◆ QUELLE
<<<<

# typografie



## black-dog (27. März 2002)

da hier im forum einige spezialisten umhergeistern wärs nett, wenn diese und laien etwas über typografie erzählen könnten...

ich kann leider noch nichts mit begriffen wie kalligrafie anfangen!

auch links, tips zu büchern oder zeitschriften wären nützlich!


----------



## subzero (27. März 2002)

hassu keine lexika zu hause...???
es ist der buchdruck...
oder die kunst bücher zu drucken...
das weiß doch jeder.. 
und kalligraphie is die schriebkunst....
kommt von kallos..und bedeutet schönheit..

konnt ich dir helfen..?

was du machen könntest..wenne wieder was suchts...schreibs mal in google.de ein...und dann fidnest seiten die das wort beschreiben.. 


cya


----------



## Yasemin (27. März 2002)

Schau mal auf http://www.designerinaction.de 

Da gibt es ein kleines Büchlein über Typografie zum Runterladen. Finde ich ganz interessant.

Ansonsten, wozu gibts suchmaschinen


----------



## black-dog (27. März 2002)

>>>>

◆ DATENAUSZUG

<<<<

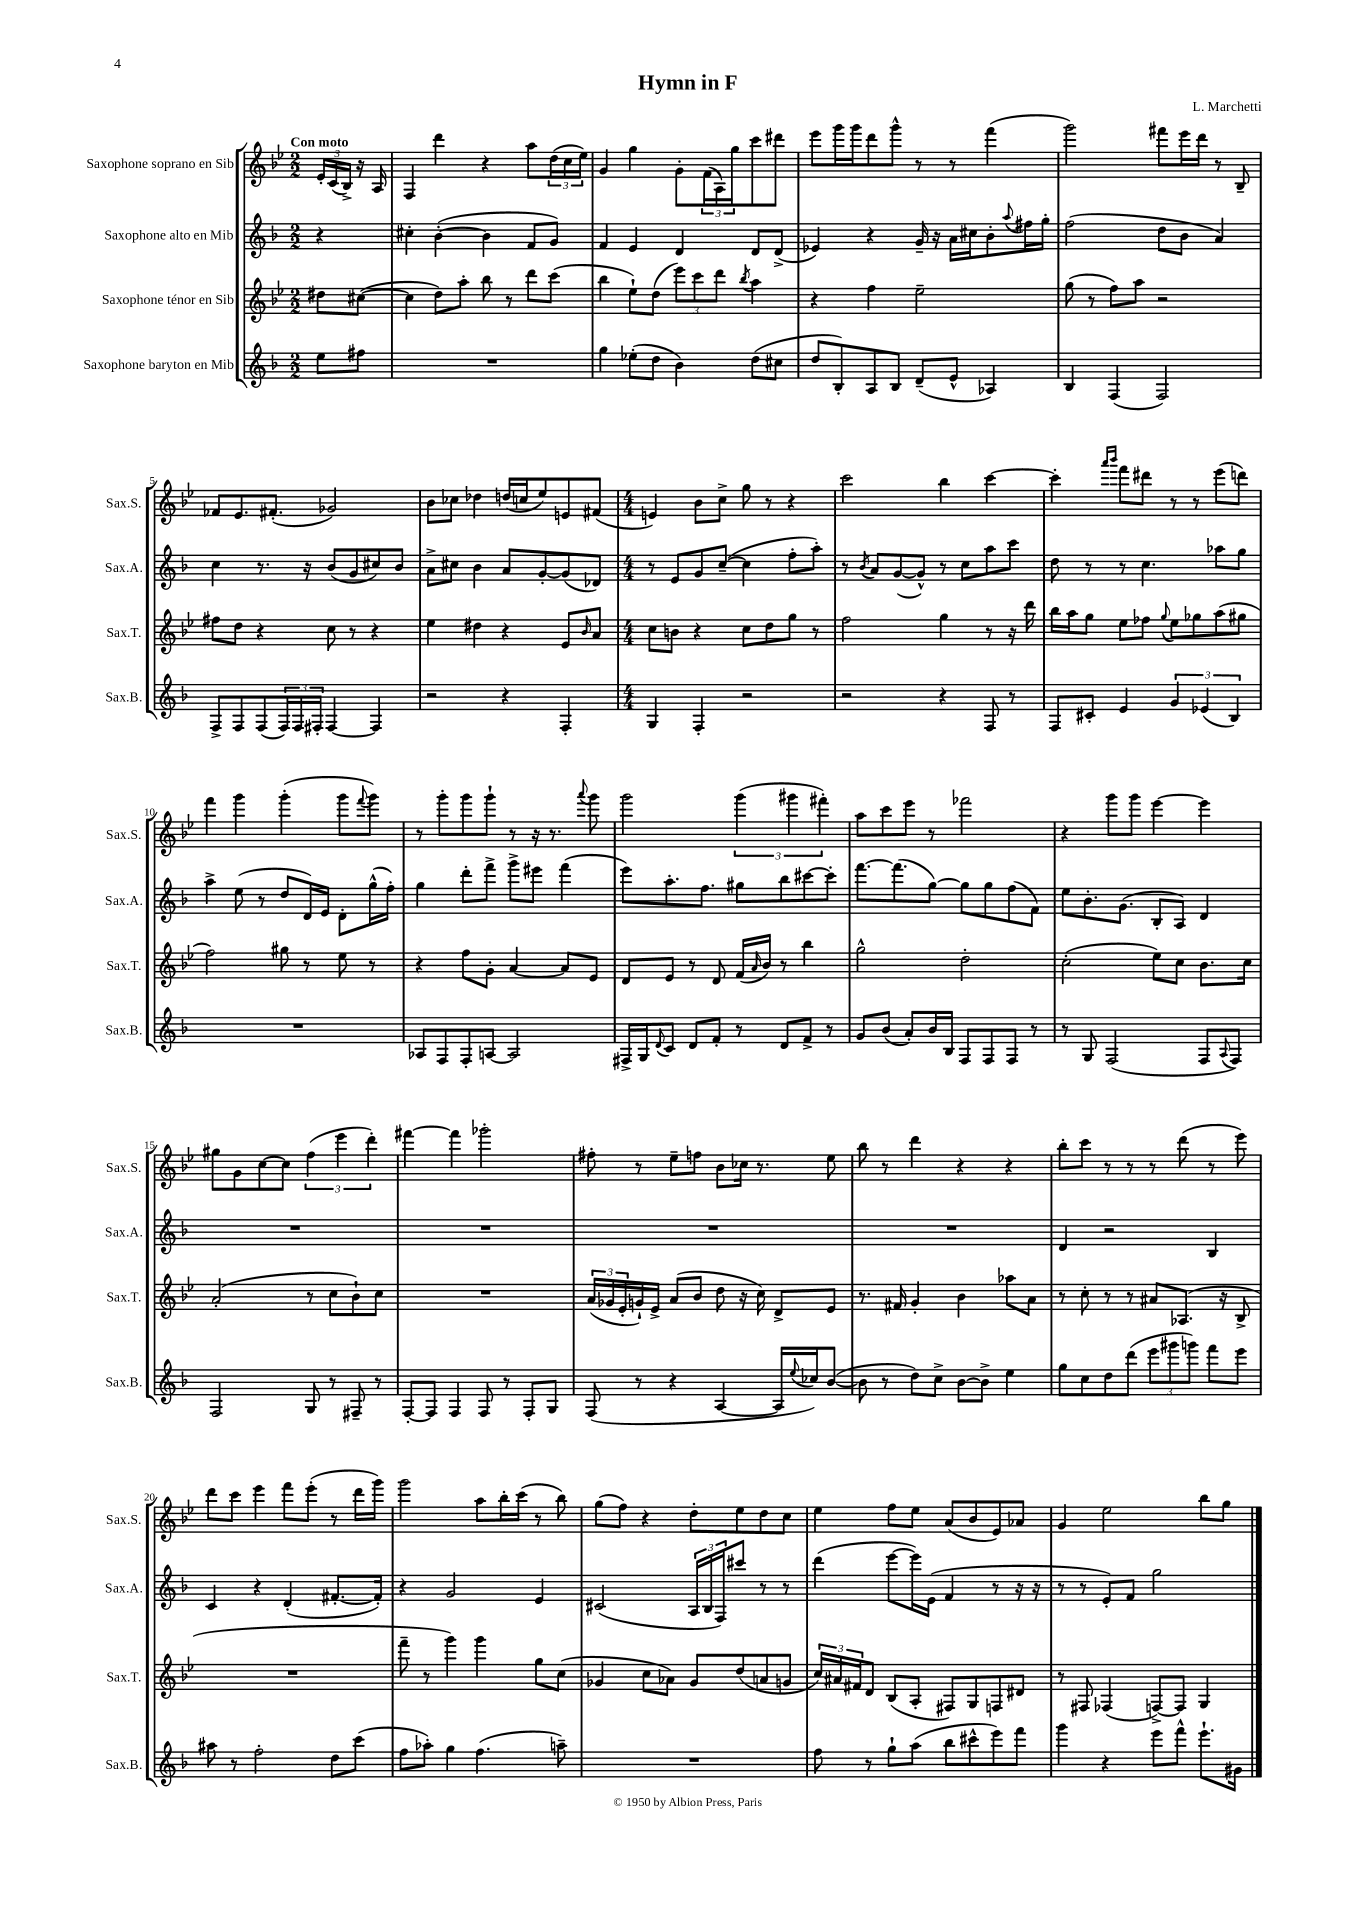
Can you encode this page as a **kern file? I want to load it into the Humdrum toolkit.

>>>>

◆ AUFGABE
Führe die Forumsdiskussion über Typografie im Anschluss an ihre letzte Zeile fort.

◆ ERGEBNIS
@ Yasemin 

wo genau find ich des? habs eben gesucht, bin allerdings nicht fündig geworden!

meinst du des_typo_besch.pdf?


----------



## Yasemin (27. März 2002)

http://www.designerinaction.de/software/detail.php3?id=58

Hier, das meinte ich


----------



## stiffy (27. März 2002)

suchfunktion?

btw es gibt hier sogar 2 tutorials zur typographie

http://www.tutorials.de/forum/showthread.php?threadid=13666
http://www.tutorials.de/forum/showthread.php?threadid=13609


----------



## subzero (27. März 2002)

mhm...?
kann mir einer genau erklären was das sein soll...???

thx..........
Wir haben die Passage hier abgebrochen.